Tim Tebow? Not Your Type.
by JohnBagwell
 Faith & Family
Apr 15, 2012 | 5885 views |  0 comments | 45 45 recommendations | email to a friend | print | permalink

A few weeks ago I read an article on Fox News.  You can read the entire article here: INSIDERS.  In the article, they ask the question "But could all the Tinseltown-type attention jeopardize his game and wholesome Christian image?1"

Reposted from: MenRising

Rewind years ago when the nation didn't really know who Tim Tebow even was.  As an Alabama fan and a Christian (yes you Auburn fans, it IS possible!!), my first gut reaction to his public displays of faith were to shrug them off as meaningless.  How many times have I seen players kneel in the end-zone, point to heaven, thank God on TV, or make some other overt display of faith on the field only to be caught up later in some drug or immoral scandal later?  I thought he was a fake.  First impressions can be hard to shake.

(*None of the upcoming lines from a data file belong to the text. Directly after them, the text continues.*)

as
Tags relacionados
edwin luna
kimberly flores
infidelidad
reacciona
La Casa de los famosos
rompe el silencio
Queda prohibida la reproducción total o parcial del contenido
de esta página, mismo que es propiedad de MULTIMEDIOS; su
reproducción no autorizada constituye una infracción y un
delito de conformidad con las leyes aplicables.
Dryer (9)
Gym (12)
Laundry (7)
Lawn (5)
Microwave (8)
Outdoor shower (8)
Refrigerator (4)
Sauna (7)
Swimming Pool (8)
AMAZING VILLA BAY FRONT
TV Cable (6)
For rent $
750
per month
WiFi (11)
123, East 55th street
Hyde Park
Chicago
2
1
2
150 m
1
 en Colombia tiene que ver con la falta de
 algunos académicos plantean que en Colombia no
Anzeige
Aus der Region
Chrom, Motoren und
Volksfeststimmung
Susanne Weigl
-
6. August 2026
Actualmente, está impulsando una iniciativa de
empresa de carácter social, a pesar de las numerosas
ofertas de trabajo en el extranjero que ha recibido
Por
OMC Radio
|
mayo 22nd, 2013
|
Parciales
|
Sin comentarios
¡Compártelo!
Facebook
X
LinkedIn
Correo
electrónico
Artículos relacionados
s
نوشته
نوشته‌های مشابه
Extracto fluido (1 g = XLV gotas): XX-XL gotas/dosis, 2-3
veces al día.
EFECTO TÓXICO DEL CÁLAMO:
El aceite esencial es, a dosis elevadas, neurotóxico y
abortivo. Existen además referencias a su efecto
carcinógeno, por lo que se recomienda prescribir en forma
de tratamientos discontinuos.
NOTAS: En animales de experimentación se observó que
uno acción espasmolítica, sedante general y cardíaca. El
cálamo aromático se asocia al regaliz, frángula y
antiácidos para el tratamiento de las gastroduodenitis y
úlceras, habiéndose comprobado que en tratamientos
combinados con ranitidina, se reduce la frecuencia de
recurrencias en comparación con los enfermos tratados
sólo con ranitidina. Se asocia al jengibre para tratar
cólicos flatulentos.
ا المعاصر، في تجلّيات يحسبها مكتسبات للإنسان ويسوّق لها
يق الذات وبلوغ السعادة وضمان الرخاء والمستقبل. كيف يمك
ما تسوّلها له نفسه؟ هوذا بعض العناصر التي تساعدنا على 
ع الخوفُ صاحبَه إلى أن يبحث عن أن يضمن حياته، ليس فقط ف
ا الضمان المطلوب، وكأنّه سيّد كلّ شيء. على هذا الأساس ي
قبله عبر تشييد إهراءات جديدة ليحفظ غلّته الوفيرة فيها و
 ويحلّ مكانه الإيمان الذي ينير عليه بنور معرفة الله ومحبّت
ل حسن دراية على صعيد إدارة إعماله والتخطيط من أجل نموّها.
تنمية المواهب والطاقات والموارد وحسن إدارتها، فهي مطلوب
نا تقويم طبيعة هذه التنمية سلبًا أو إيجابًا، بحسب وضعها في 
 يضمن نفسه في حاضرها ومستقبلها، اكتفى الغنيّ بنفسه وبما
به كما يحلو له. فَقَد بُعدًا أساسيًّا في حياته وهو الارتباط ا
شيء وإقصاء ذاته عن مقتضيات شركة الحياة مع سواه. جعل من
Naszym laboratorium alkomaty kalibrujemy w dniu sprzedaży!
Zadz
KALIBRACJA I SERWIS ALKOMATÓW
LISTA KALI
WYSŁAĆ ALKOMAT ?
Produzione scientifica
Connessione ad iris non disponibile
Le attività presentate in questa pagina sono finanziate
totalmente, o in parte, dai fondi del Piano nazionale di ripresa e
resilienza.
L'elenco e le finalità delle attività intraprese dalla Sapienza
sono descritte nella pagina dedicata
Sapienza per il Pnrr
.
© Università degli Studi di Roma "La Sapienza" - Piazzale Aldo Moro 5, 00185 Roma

As Tim Tebow grew into the role though, I began to pay attention more.  I read about his background as a home-schooled kid and missionary kid.  As a former missionary to China, I know how tough life can be on missionary kids, and now that we live in the states and home-school our two daughters, we see how the homeschooling movement is just now starting to be accepted even in largely conservative circles.  I can only imagine that it must have been tough for him growing up, and here he was experiencing success on levels most people will only dream of, and how does it affect him?  It doesn't even seem to register.  Nothing changes.  Tim Tebow is still the same person, and that is when I became interested.

I watched his last year in college with great fascination and wonder at the unprovoked hate that came from people who did not even know him and from the liberal media, and I found myself in the awkward position of rooting for him even though he played against Alabama.  I wanted Tim Tebow to win, but for Florida to lose.  It was an interesting year.  Then came graduation, and I assumed we'd heard the last from Tim Tebow.

Then came his chance to shine yet again.  After a losing start to the 2011 season, Tim Tebow was put in to replace Kyle Orton at halftime and quarterbacked the Denver Broncos on a wild ride taking them almost to victory against a 16 point deficit.  The rest of his season, as they say, is history but nothing short of inspiring.  The whole time, the media kept touting his style as awkward and that he'd never find real success, yet he kept winning.  His win streak was only broken by the New England Patriots weeks later, and again the Patriots handed him the defeat that would take his team out of the playoffs.

What was Tim Tebow's reaction to all this?  He was still Tim Tebow.  Nothing had changed.  Meanwhile, the rest of the nation had heard about him by now, and they couldn't seem to make up their minds about him.  Was he a good football player or not?  Was his Christianity real or not?  Who is this guy really?  And why does he have to keep making public displays of his Christianity?

Let me at least answer the last question for everyone.  The reason he keeps making public displays of his Christianity is simple: he is a Christian.  Would that all Christians had his courage.  Then comes this article and I think to myself, "Hollywood just doesn't get it".  Maybe the nation at large just doesn't get it.  Now, I've never met Tim Tebow, and I'm not his best friend or have any close relationships, but I've seen him enough over the years to realize one thing: Tim Tebow is legit.

As for the worryings of the media over how Hollywood will affect him, all I have to say is "Hollywood, Tim Tebow is not your type."  While Tim Tebow is only human and prone to failings and mistakes just like the rest of us, I tend to think he'll take the world on the same way he always has - by just being himself.  If he'll do that, then we'll never hear of a drug or immoral scandal unless one is manufactured, and we'll never even have to wonder if Tinseltown will ever jeopardize his Christian image.

He's a great example of a Christian man simply being a Christian man.  Maybe the real question isn't why the world thinks he's so odd, but rather why, in the public Christian community, his consistent example as a Christan man is so rare.